Studio album by Lipps Inc.
- Released: November 1, 1979
- Studio: Sound 80
- Genres: Disco; funk;
- Length: 29:49
- Label: Casablanca
- Producer: Steven Greenberg

Lipps Inc. chronology
|  | Mouth to Mouth (1979) | Pucker Up (1980) |

Singles from Mouth to Mouth
- "Rock It" Released: 1979; "Funkytown" Released: March 11, 1980;

= Mouth to Mouth (Lipps Inc. album) =

Mouth to Mouth is the debut studio album by the American disco/funk group Lipps Inc., released in November 1979 by Casablanca Records. It spawned the worldwide platinum hit "Funkytown", which reached #1 in 28 countries.

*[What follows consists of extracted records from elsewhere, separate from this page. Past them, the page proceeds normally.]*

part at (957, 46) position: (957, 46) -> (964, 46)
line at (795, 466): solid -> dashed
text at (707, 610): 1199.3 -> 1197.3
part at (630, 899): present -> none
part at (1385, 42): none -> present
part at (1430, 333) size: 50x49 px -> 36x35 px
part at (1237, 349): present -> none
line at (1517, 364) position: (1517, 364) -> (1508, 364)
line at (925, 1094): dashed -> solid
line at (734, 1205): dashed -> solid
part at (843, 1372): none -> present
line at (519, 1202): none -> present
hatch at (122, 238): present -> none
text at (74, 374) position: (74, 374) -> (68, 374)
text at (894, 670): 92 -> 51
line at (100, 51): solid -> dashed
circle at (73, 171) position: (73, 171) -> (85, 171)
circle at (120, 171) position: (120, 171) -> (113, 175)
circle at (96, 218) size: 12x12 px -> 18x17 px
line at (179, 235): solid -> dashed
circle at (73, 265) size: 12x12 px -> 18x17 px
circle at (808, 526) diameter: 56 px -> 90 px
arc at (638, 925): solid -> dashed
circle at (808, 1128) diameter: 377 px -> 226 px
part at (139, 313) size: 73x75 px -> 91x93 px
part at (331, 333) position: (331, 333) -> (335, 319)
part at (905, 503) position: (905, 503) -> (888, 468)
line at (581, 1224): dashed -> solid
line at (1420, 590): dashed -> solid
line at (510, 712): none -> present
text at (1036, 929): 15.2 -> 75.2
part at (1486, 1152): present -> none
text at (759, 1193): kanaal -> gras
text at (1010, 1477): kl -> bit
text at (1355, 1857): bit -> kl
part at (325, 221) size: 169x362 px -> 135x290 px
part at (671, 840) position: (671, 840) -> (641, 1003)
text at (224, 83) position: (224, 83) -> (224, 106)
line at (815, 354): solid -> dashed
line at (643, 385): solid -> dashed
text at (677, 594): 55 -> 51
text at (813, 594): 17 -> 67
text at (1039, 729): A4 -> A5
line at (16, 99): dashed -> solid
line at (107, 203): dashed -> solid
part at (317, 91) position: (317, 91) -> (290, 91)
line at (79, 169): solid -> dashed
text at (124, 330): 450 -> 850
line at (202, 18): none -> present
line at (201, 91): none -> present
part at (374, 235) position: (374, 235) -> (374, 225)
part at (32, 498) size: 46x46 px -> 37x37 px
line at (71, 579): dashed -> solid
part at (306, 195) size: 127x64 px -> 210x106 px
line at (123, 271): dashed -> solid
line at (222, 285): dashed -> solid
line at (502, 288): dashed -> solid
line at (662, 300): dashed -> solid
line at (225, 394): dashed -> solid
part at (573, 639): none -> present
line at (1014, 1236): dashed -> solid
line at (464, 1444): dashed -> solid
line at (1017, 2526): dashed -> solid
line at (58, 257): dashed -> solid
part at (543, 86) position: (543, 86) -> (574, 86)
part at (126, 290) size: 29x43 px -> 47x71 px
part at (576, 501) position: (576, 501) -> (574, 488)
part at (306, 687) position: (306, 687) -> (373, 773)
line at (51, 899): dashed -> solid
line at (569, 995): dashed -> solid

The album was mostly arranged and produced by Steven Greenberg, who also played multiple instruments on the album.

Professional ratings
Review scores
| Source | Rating |
| AllMusic | Star |
| Robert Christgau | C |

==Track listing==
- All songs written by Steven Greenberg, except where noted.

Side A
1. "Funkytown" – 7:50
2. "All Night Dancing" – 8:20

Side B
1. "Rock It" – 5:40
2. "Power" – 7:59 (Sandy Atlas, Steven Greenberg)

==Personnel==
- Cynthia Johnson – lead vocals, backing vocals, saxophone
- Terry Grant – bass
- Tom Riopelle, David Rivkin – guitars
- Steven Greenberg – keyboards, synthesizers, bass, drums, percussion, additional vocals
- Roger Dumas, Ivan Rafowitz – keyboards, synthesizers
- Dana Greenberg – backing vocals
- Joyce Lapinsky – backing vocals
- Jack Gillespie, Richard Jorgenson, Dale Mendenhal, Bruce Allard – horns
- Brian Mintz, Karl Nashan, Herman Straka, Bruce Allard, Bob Zelnick – violins

==Production==
- Arranged & produced by Steven Greenberg
- Recorded & mixed by David Rivkin; assisted by Mike Severson
- Mastered by Chris Bellman

==Charts==

===Weekly charts===

| Chart (1980) | Peak position |
|---|---|
| Australian Albums (Kent Music Report) | 57 |
| Austrian Albums (Ö3 Austria) | 7 |
| Canada Top Albums/CDs (RPM) | 12 |
| Dutch Albums (Album Top 100) | 23 |
| German Albums (Offizielle Top 100) | 11 |
| Norwegian Albums (VG-lista) | 21 |
| Swedish Albums (Sverigetopplistan) | 10 |
| US Billboard 200 | 5 |
| US Top R&B/Hip-Hop Albums (Billboard) | 5 |

===Year-end charts===

| Chart (1980) | Position |
|---|---|
| Canada Top Albums/CDs (RPM) | 63 |
| German Albums (Offizielle Top 100) | 69 |
| US Billboard 200 | 58 |
| US Top R&B/Hip-Hop Albums (Billboard) | 28 |

==Sales and certifications==

| Region | Certification | Certified units/sales |
| Canada (Music Canada) | Gold | 50,000^{^} |
| France (SNEP) | Gold | 100,000^{*} |
| Hong Kong (IFPI Hong Kong) | Platinum | 20,000^{*} |
| Mexico | — | 400,000 |
| United States (RIAA) | Gold | 500,000^{^} |
Summaries
| Worldwide | — | 1,500,000 |
^{*} Sales figures based on certification alone. ^{^} Shipments figures based on certification alone.